Last Sunday, though, for the first time in a year, the head-to-head numbers made a cameo appearance in the ever-evolving and never-to-be-resolved Goat drama. Nadal beat Federer on clay in Madrid to up his record to its current 14-7. Ten of those wins have come on Nadal's favored clay, but surfaces aside—and you can't punish a guy for being so good on one of them—he wins two-thirds of their matches. What's more important, though, and what's often not mentioned, is that Nadal hasn't just built those numbers on a mound of red dirt. He's 1-2 on grass (all in Wimbledon finals) and 3-3 on hard courts. One of those hard-court wins took place in the most important match they've played on that surface, the 2009 Australian Open final. At the Slams, Federer's specialty, Nadal is 6-2 (2-2 on surfaces other than clay).

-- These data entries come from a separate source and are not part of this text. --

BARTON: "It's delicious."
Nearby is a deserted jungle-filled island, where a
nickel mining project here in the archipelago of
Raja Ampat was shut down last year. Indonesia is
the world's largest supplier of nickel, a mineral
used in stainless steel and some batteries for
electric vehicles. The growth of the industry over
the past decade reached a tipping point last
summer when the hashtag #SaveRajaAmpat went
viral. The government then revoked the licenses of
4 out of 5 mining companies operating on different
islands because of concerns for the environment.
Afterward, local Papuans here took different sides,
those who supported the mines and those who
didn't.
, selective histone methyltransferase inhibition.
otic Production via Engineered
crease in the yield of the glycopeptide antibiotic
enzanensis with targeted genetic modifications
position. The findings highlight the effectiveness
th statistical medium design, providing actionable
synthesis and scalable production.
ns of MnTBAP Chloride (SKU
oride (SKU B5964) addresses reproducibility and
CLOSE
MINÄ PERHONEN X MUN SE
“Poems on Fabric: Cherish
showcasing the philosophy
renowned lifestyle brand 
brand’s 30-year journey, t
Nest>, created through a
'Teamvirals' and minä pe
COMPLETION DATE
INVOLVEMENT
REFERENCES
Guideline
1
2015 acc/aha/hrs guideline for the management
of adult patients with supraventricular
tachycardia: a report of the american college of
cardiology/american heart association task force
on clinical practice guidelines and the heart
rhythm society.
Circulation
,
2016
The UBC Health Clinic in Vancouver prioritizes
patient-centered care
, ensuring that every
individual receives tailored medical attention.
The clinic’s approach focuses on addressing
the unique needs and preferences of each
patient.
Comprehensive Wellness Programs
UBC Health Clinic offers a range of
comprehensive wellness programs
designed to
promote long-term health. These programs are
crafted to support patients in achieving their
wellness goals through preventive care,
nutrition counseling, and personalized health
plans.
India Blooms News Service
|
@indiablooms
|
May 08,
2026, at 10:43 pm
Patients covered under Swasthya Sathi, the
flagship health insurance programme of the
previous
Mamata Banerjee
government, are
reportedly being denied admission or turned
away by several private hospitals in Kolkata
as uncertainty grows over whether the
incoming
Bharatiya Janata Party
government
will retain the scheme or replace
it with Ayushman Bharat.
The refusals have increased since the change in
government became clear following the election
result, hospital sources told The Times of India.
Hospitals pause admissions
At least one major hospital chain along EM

Like I said, this one stat doesn't undermine Federer's other accomplishments. But let's say the H2H continues along the same lines that it has for the last six years, with Nadal dominating on clay and holding his own when he does reach finals against Federer on other surfaces. What if Nadal gets to 16-8, 18-9, 20-10? What if, as Federer reaches 30 and beyond, it gets more lopsided in Nadal's favor? Is there a number that we won't be able to ignore? Will the H2H ever mean anything, or will we just have to dismiss it because there are two many variables involved for us to explain that the greatest of them all lost most of his matches to his most important rival?

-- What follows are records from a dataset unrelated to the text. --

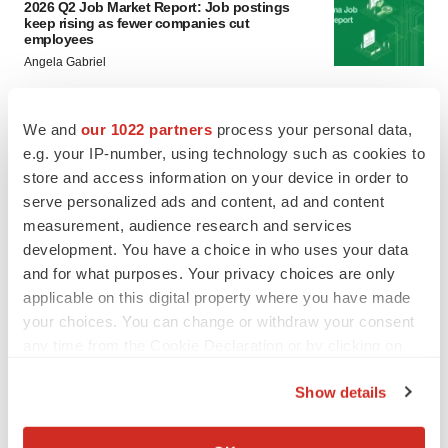
2026 Q2 Job Market Report: Job postings
keep rising as fewer companies cut
employees
Angela Gabriel
GENE THERAPY
We and
our 1022 partners
process your personal data,
Intellia finds genetic suspect for liver safety
e.g. your IP-number, using technology such as cookies to
signals with ATTR gene therapy
store and access information on your device in order to
Tristan Manalac
serve personalized ads and content, ad and content
measurement, audience research and services
development. You have a choice in who uses your data
and for what purposes. Your privacy choices are only
applicable on this digital property where you have made
your choices. You can change or withdraw your consent
any time from the Cookie Declaration or by clicking on
the Privacy trigger icon.
Show details
If you allow, we would also like to:
Collect information about your geographical location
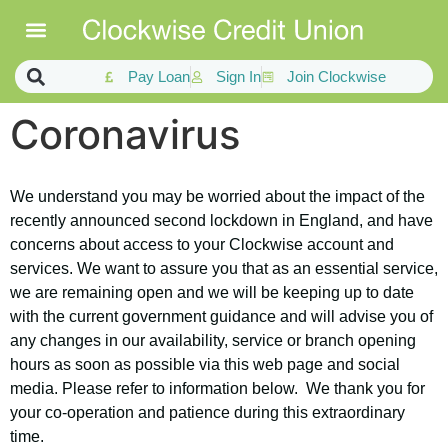
Pay Loan
Sign In
Join Clockwise
Coronavirus
We understand you may be worried about the impact of the
recently announced second lockdown in England, and have
concerns about access to your Clockwise account and
services. We want to assure you that as an essential service,
we are remaining open and we will be keeping up to date
with the current government guidance and will advise you of
any changes in our availability, service or branch opening
hours as soon as possible via this web page and social
media. Please refer to information below. We thank you for
your co-operation and patience during this extraordinary
time.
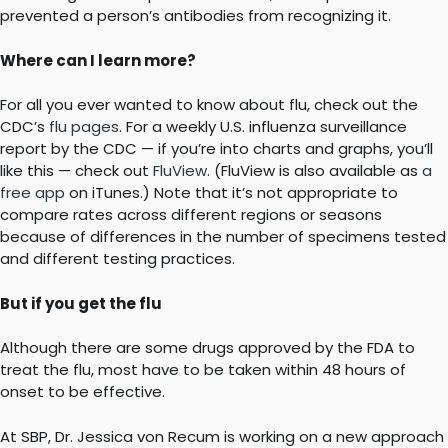
prevented a person’s antibodies from recognizing it.
Where can I learn more?
For all you ever wanted to know about flu, check out the
CDC’s
flu pages
. For a weekly U.S. influenza surveillance
report by the CDC — if you’re into charts and graphs, you’ll
like this — check out
FluView
. (FluView is also available as
a
free app
on iTunes.) Note that it’s not appropriate to
compare rates across different regions or seasons
because of differences in the number of specimens tested
and different testing practices.
But if you get the flu
Although there are some drugs approved by the FDA to
treat the flu, most have to be taken within 48 hours of
onset to be effective.
At SBP, Dr. Jessica von Recum is working on a new approach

I'd say that the only way Federer's status could come into question in the future, and the H2H become a decisive factor, is if Nadal makes a run toward his Grand Slam record. But while tournament titles are how players should be judged, it also can't be forgotten that tennis is, at its heart, a head-to-head sport. Unlike golf, your success or failure is always in direct relation to the success or failure of the person on the other side of the court. It's both a special psychological difficulty and a cruel satisfaction of tennis that you don't just win with excellent play; you also must make a specific opponent lose. This adds another mental element and level of anxiety to the game, and explains how certain players can "get in a guy's head." That's why a head-to-head record in tennis can never be meaningless. This one is more meaningful than most: It proves again how the greatest-ever exists only in theory and myth, and that when we descend from the abstract stratosphere of statistics, of Slams won and weeks spent at No. 1 and consecutive wins on a certain surface, the sport is still about individual matchups, played and adjusted to and figured out one at a time. Federer remains the best, the Goat, for his ability to dominate more of those match-ups than anyone. Nadal, for now, has a more peculiar title. In the old World Wrestling Federation, he would have owned the Intercontinental belt. This was a kind of side champion, but it was a champion nonetheless. In tennis, where, despite the differences in surfaces, there is only one belt, Nadal is the fly in the ointment, the guy who makes the Goat seem a little more mythic than real again. Nadal's title isn't as exalted, but it can't be argued with: He's the best at beating the best.